#### Records to process

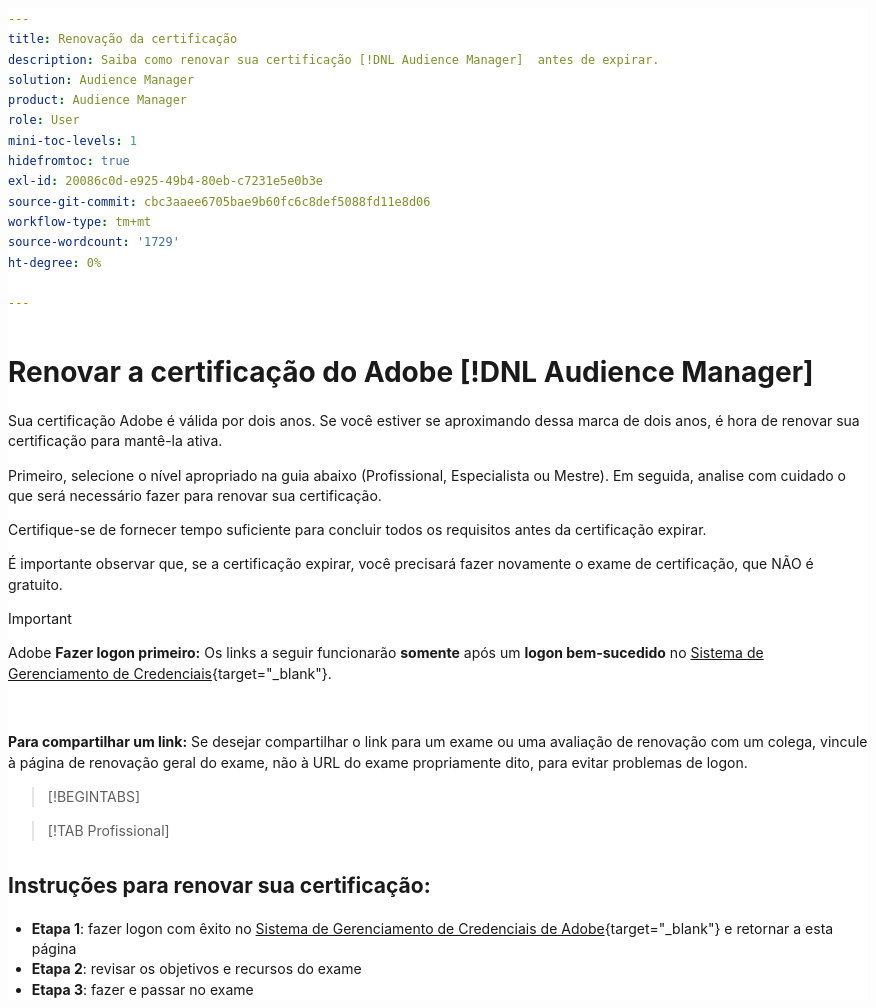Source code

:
 ```yaml
---
title: Renovação da certificação
description: Saiba como renovar sua certificação [!DNL Audience Manager]  antes de expirar.
solution: Audience Manager
product: Audience Manager
role: User
mini-toc-levels: 1
hidefromtoc: true
exl-id: 20086c0d-e925-49b4-80eb-c7231e5e0b3e
source-git-commit: cbc3aaee6705bae9b60fc6c8def5088fd11e8d06
workflow-type: tm+mt
source-wordcount: '1729'
ht-degree: 0%

---
```


# Renovar a certificação do Adobe [!DNL Audience Manager]

Sua certificação Adobe é válida por dois anos. Se você estiver se aproximando dessa marca de dois anos, é hora de renovar sua certificação para mantê-la ativa.

Primeiro, selecione o nível apropriado na guia abaixo (Profissional, Especialista ou Mestre). Em seguida, analise com cuidado o que será necessário fazer para renovar sua certificação.

Certifique-se de fornecer tempo suficiente para concluir todos os requisitos antes da certificação expirar.

É importante observar que, se a certificação expirar, você precisará fazer novamente o exame de certificação, que NÃO é gratuito.

>[!IMPORTANT]
>
>Adobe **Fazer logon primeiro:** Os links a seguir funcionarão **somente** após um **logon bem-sucedido** no [Sistema de Gerenciamento de Credenciais](https://www.certmetrics.com/adobe){target="_blank"}.
>
><br>
>
>**Para compartilhar um link:** Se desejar compartilhar o link para um exame ou uma avaliação de renovação com um colega, vincule à página de renovação geral do exame, não à URL do exame propriamente dito, para evitar problemas de logon.

>[!BEGINTABS]

>[!TAB Profissional]

## Instruções para renovar sua certificação:

* **Etapa 1**: fazer logon com êxito no [Sistema de Gerenciamento de Credenciais de Adobe](https://www.certmetrics.com/adobe){target="_blank"} e retornar a esta página
* **Etapa 2**: revisar os objetivos e recursos do exame
* **Etapa 3**: fazer e passar no exame
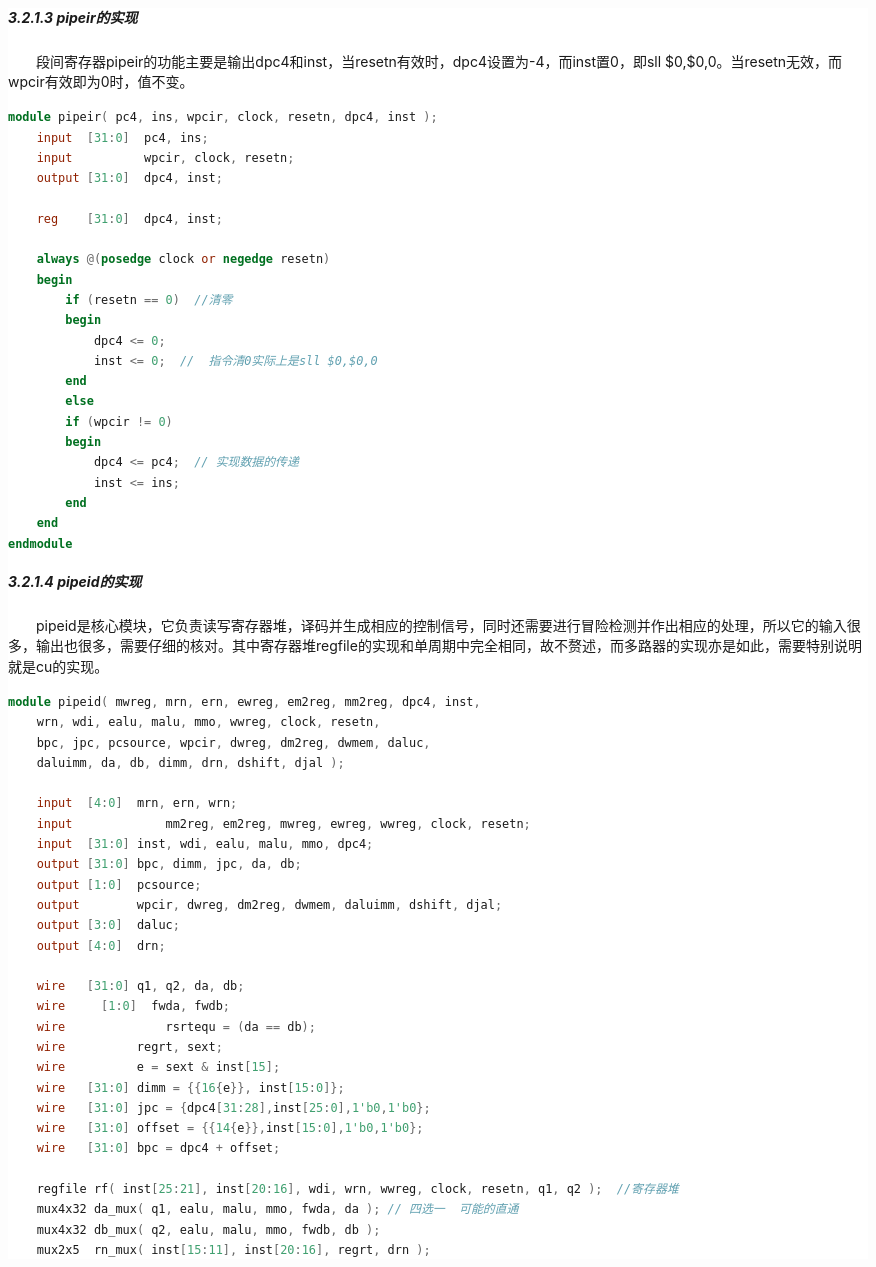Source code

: 

##### 3.2.1.3 pipeir的实现

&emsp;&emsp;段间寄存器pipeir的功能主要是输出dpc4和inst，当resetn有效时，dpc4设置为-4，而inst置0，即sll \$0,\$0,0。当resetn无效，而wpcir有效即为0时，值不变。

```verilog
module pipeir( pc4, ins, wpcir, clock, resetn, dpc4, inst );
	input  [31:0]  pc4, ins;
	input          wpcir, clock, resetn;
	output [31:0]  dpc4, inst;
	
	reg    [31:0]  dpc4, inst;
	
	always @(posedge clock or negedge resetn)
	begin
		if (resetn == 0)  //清零 
		begin
			dpc4 <= 0;
			inst <= 0;  //  指令清0实际上是sll $0,$0,0
		end
		else 
		if (wpcir != 0)
		begin
			dpc4 <= pc4;  // 实现数据的传递
			inst <= ins;
		end
	end	
endmodule
```



##### 3.2.1.4 pipeid的实现

&emsp;&emsp;pipeid是核心模块，它负责读写寄存器堆，译码并生成相应的控制信号，同时还需要进行冒险检测并作出相应的处理，所以它的输入很多，输出也很多，需要仔细的核对。其中寄存器堆regfile的实现和单周期中完全相同，故不赘述，而多路器的实现亦是如此，需要特别说明就是cu的实现。

``` verilog
module pipeid( mwreg, mrn, ern, ewreg, em2reg, mm2reg, dpc4, inst,
	wrn, wdi, ealu, malu, mmo, wwreg, clock, resetn,
	bpc, jpc, pcsource, wpcir, dwreg, dm2reg, dwmem, daluc,
	daluimm, da, db, dimm, drn, dshift, djal );
	
	input  [4:0]  mrn, ern, wrn;
	input			  mm2reg, em2reg, mwreg, ewreg, wwreg, clock, resetn;
	input  [31:0] inst, wdi, ealu, malu, mmo, dpc4;
	output [31:0] bpc, dimm, jpc, da, db;
	output [1:0]  pcsource;
	output 		  wpcir, dwreg, dm2reg, dwmem, daluimm, dshift, djal;
	output [3:0]  daluc;
	output [4:0]  drn;
	
	wire   [31:0] q1, q2, da, db;
	wire	 [1:0]  fwda, fwdb;
	wire 			  rsrtequ = (da == db);
	wire          regrt, sext;
	wire          e = sext & inst[15];
	wire   [31:0] dimm = {{16{e}}, inst[15:0]};
	wire   [31:0] jpc = {dpc4[31:28],inst[25:0],1'b0,1'b0};
	wire   [31:0] offset = {{14{e}},inst[15:0],1'b0,1'b0};
	wire   [31:0] bpc = dpc4 + offset;
	
	regfile rf( inst[25:21], inst[20:16], wdi, wrn, wwreg, clock, resetn, q1, q2 );  //寄存器堆
	mux4x32 da_mux( q1, ealu, malu, mmo, fwda, da ); // 四选一  可能的直通
	mux4x32 db_mux( q2, ealu, malu, mmo, fwdb, db );
	mux2x5  rn_mux( inst[15:11], inst[20:16], regrt, drn );
```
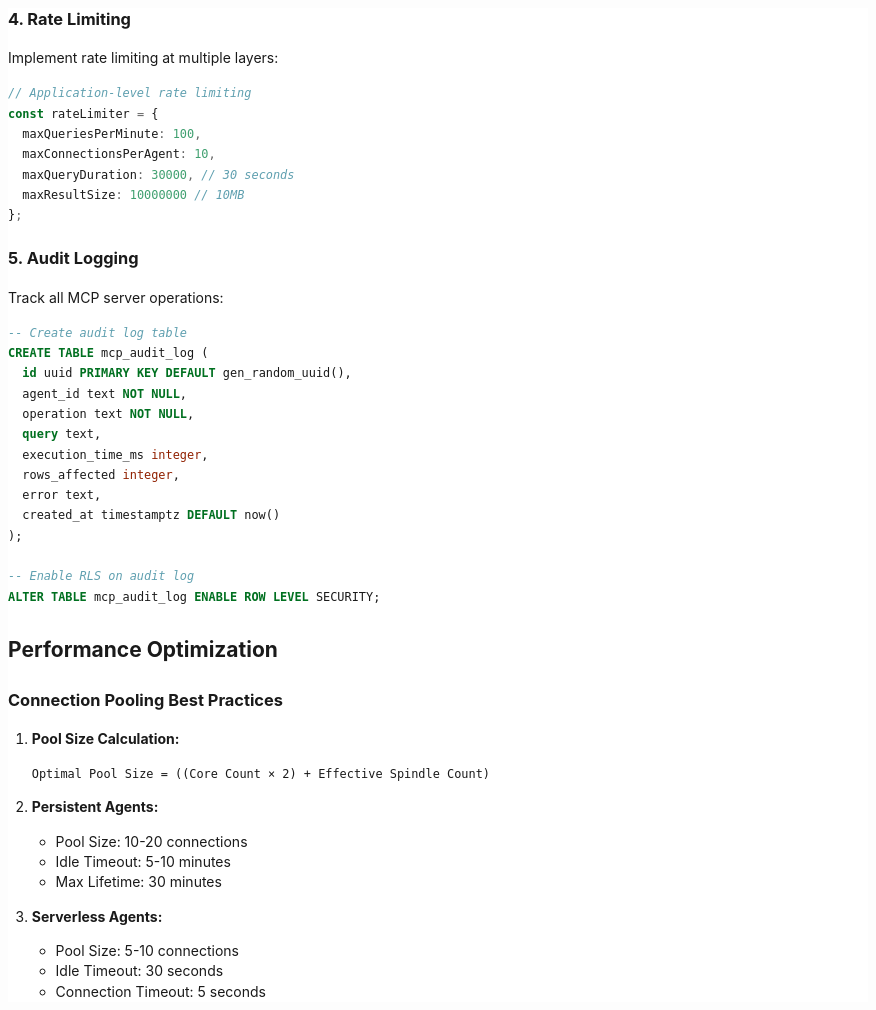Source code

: ### 4. Rate Limiting

Implement rate limiting at multiple layers:

```typescript
// Application-level rate limiting
const rateLimiter = {
  maxQueriesPerMinute: 100,
  maxConnectionsPerAgent: 10,
  maxQueryDuration: 30000, // 30 seconds
  maxResultSize: 10000000 // 10MB
};
```

### 5. Audit Logging

Track all MCP server operations:

```sql
-- Create audit log table
CREATE TABLE mcp_audit_log (
  id uuid PRIMARY KEY DEFAULT gen_random_uuid(),
  agent_id text NOT NULL,
  operation text NOT NULL,
  query text,
  execution_time_ms integer,
  rows_affected integer,
  error text,
  created_at timestamptz DEFAULT now()
);

-- Enable RLS on audit log
ALTER TABLE mcp_audit_log ENABLE ROW LEVEL SECURITY;
```

## Performance Optimization

### Connection Pooling Best Practices

1. **Pool Size Calculation:**
   ```
   Optimal Pool Size = ((Core Count × 2) + Effective Spindle Count)
   ```

2. **Persistent Agents:**
   - Pool Size: 10-20 connections
   - Idle Timeout: 5-10 minutes
   - Max Lifetime: 30 minutes

3. **Serverless Agents:**
   - Pool Size: 5-10 connections
   - Idle Timeout: 30 seconds
   - Connection Timeout: 5 seconds
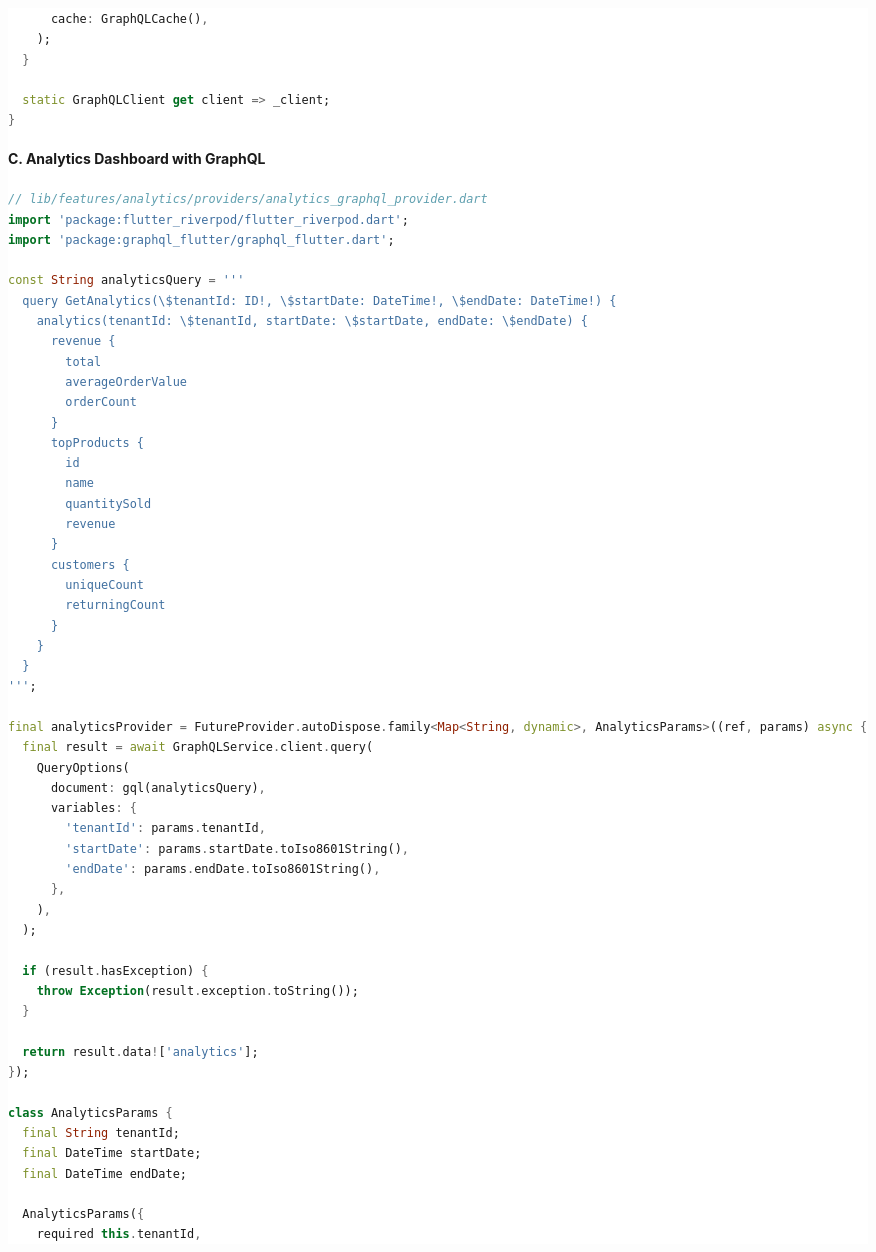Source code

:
 ```dart
      cache: GraphQLCache(),
    );
  }

  static GraphQLClient get client => _client;
}
```

#### C. Analytics Dashboard with GraphQL
```dart
// lib/features/analytics/providers/analytics_graphql_provider.dart
import 'package:flutter_riverpod/flutter_riverpod.dart';
import 'package:graphql_flutter/graphql_flutter.dart';

const String analyticsQuery = '''
  query GetAnalytics(\$tenantId: ID!, \$startDate: DateTime!, \$endDate: DateTime!) {
    analytics(tenantId: \$tenantId, startDate: \$startDate, endDate: \$endDate) {
      revenue {
        total
        averageOrderValue
        orderCount
      }
      topProducts {
        id
        name
        quantitySold
        revenue
      }
      customers {
        uniqueCount
        returningCount
      }
    }
  }
''';

final analyticsProvider = FutureProvider.autoDispose.family<Map<String, dynamic>, AnalyticsParams>((ref, params) async {
  final result = await GraphQLService.client.query(
    QueryOptions(
      document: gql(analyticsQuery),
      variables: {
        'tenantId': params.tenantId,
        'startDate': params.startDate.toIso8601String(),
        'endDate': params.endDate.toIso8601String(),
      },
    ),
  );

  if (result.hasException) {
    throw Exception(result.exception.toString());
  }

  return result.data!['analytics'];
});

class AnalyticsParams {
  final String tenantId;
  final DateTime startDate;
  final DateTime endDate;

  AnalyticsParams({
    required this.tenantId,
```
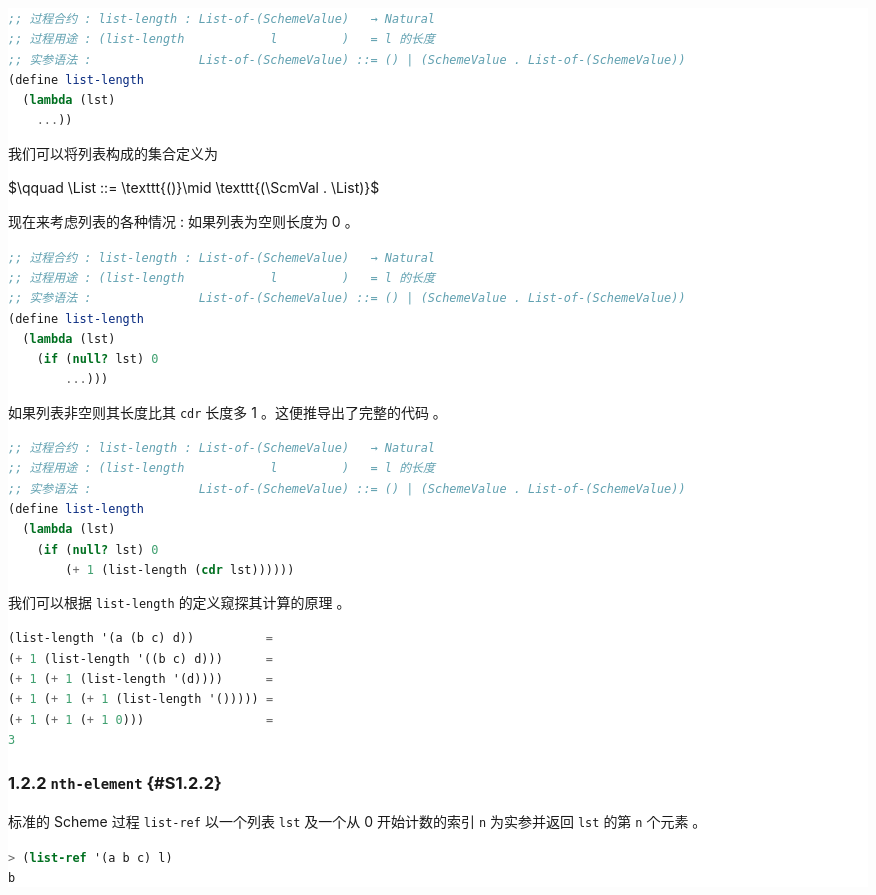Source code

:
 ```scheme {data-open=true}
;; 过程合约 : list-length : List-of-(SchemeValue)   → Natural
;; 过程用途 : (list-length            l         )   = l 的长度
;; 实参语法 :               List-of-(SchemeValue) ::= () | (SchemeValue . List-of-(SchemeValue))
(define list-length
  (lambda (lst)
    ...))
```

我们可以将列表构成的集合定义为

$\qquad \List ::= \texttt{()}\mid  \texttt{(\ScmVal  . \List)}$

现在来考虑列表的各种情况 : 如果列表为空则长度为 $0$ 。

```scheme {hl_lines=["5-6"], data-open=true}
;; 过程合约 : list-length : List-of-(SchemeValue)   → Natural
;; 过程用途 : (list-length            l         )   = l 的长度
;; 实参语法 :               List-of-(SchemeValue) ::= () | (SchemeValue . List-of-(SchemeValue))
(define list-length
  (lambda (lst)
    (if (null? lst) 0                                 
        ...)))
```

如果列表非空则其长度比其 `cdr` 长度多 $1$ 。这便推导出了完整的代码 。

```scheme {hl_lines=[6], data-open=true}
;; 过程合约 : list-length : List-of-(SchemeValue)   → Natural
;; 过程用途 : (list-length            l         )   = l 的长度
;; 实参语法 :               List-of-(SchemeValue) ::= () | (SchemeValue . List-of-(SchemeValue))
(define list-length
  (lambda (lst)
    (if (null? lst) 0
        (+ 1 (list-length (cdr lst)))))) 
```

我们可以根据 `list-length` 的定义窥探其计算的原理 。

```scheme {data-open=true}
(list-length '(a (b c) d))          = 
(+ 1 (list-length '((b c) d)))      = 
(+ 1 (+ 1 (list-length '(d))))      = 
(+ 1 (+ 1 (+ 1 (list-length '())))) = 
(+ 1 (+ 1 (+ 1 0)))                 = 
3
```

### 1.2.2 `nth-element` {#S1.2.2}

标准的 Scheme 过程 `list-ref` 以一个列表 `lst` 及一个从 $0$ 开始计数的索引 `n` 为实参并返回 `lst` 的第 
`n` 个元素 。

```scheme {data-open=true}
> (list-ref '(a b c) l) 
b
```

########

Problem
Copy whichever lines in the listing above contain the word "DEFAULT".

Solution
  id uuid PRIMARY KEY DEFAULT gen_random_uuid(),
  created_at timestamptz DEFAULT now()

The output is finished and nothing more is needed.